§ **Exercise objective**
Copy each line below as it stands, but skip any picture it contains.

═══ Exercise data

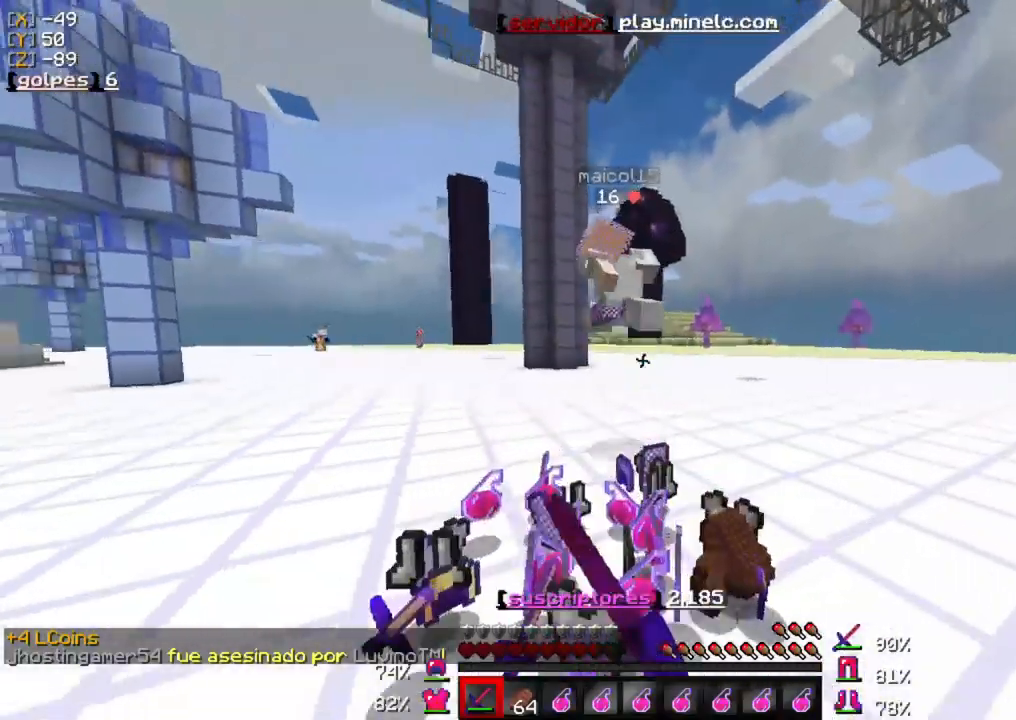
{"keys": ["w"], "mouse": ["left"], "events": [[117, "mouse_left", "up"], [150, "mouse_left", "down"], [283, "mouse_left", "up"], [383, "mouse_left", "down"]]}
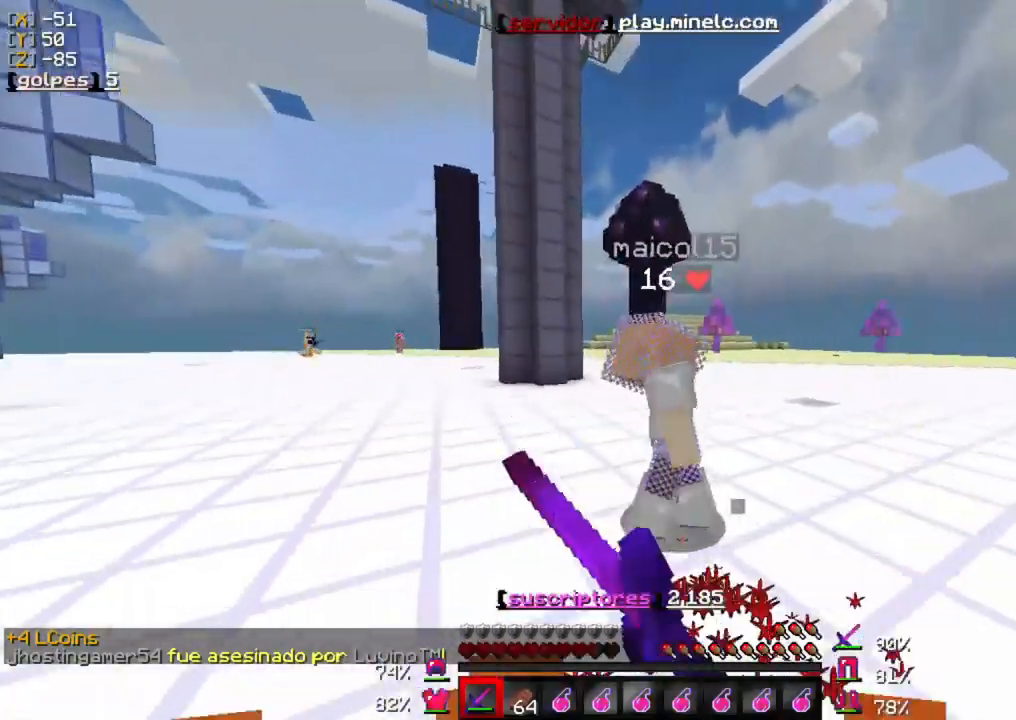
{"keys": [], "mouse": ["left"], "events": [[17, "mouse_left", "up"], [83, "mouse_left", "down"], [183, "mouse_left", "up"], [217, "w", "up"], [250, "mouse_left", "down"], [317, "s", "down"], [383, "mouse_left", "up"], [450, "mouse_left", "down"], [450, "s", "up"]]}
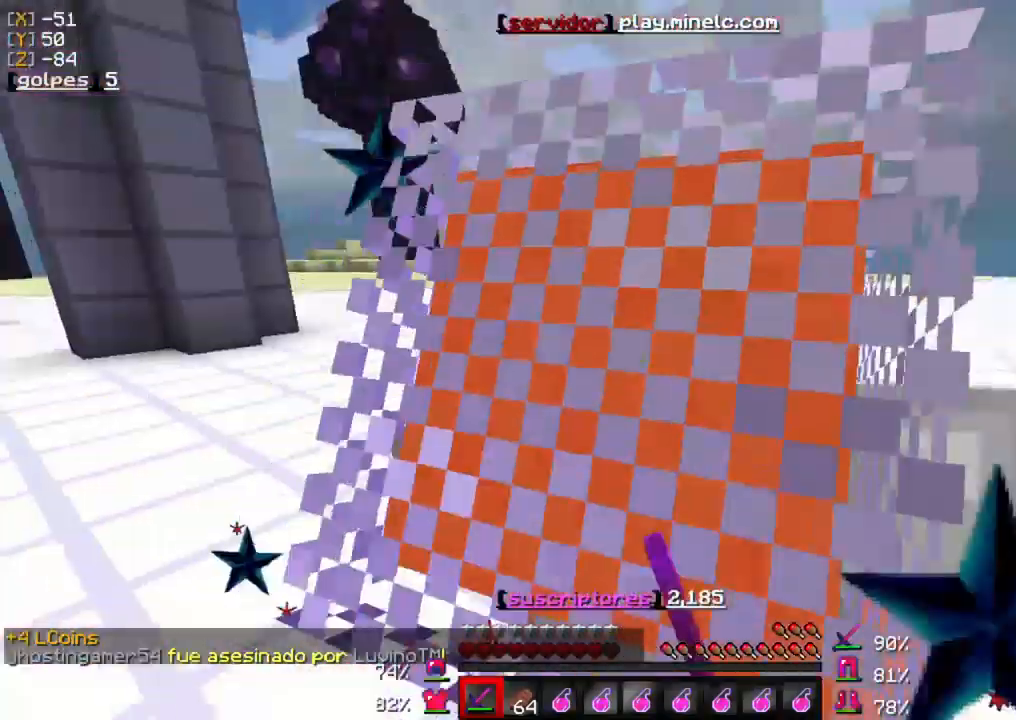
{"keys": [], "mouse": ["left"], "events": [[83, "mouse_left", "up"], [150, "mouse_left", "down"], [283, "mouse_left", "up"], [350, "mouse_left", "down"], [417, "mouse_left", "up"], [483, "mouse_left", "down"]]}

══════

§ **Answer space**
{"keys": ["w"], "mouse": ["left"], "events": [[117, "mouse_left", "up"], [150, "mouse_left", "down"], [283, "mouse_left", "up"], [383, "mouse_left", "down"]]}
{"keys": [], "mouse": ["left"], "events": [[17, "mouse_left", "up"], [83, "mouse_left", "down"], [183, "mouse_left", "up"], [217, "w", "up"], [250, "mouse_left", "down"], [317, "s", "down"], [383, "mouse_left", "up"], [450, "mouse_left", "down"], [450, "s", "up"]]}
{"keys": [], "mouse": ["left"], "events": [[83, "mouse_left", "up"], [150, "mouse_left", "down"], [283, "mouse_left", "up"], [350, "mouse_left", "down"], [417, "mouse_left", "up"], [483, "mouse_left", "down"]]}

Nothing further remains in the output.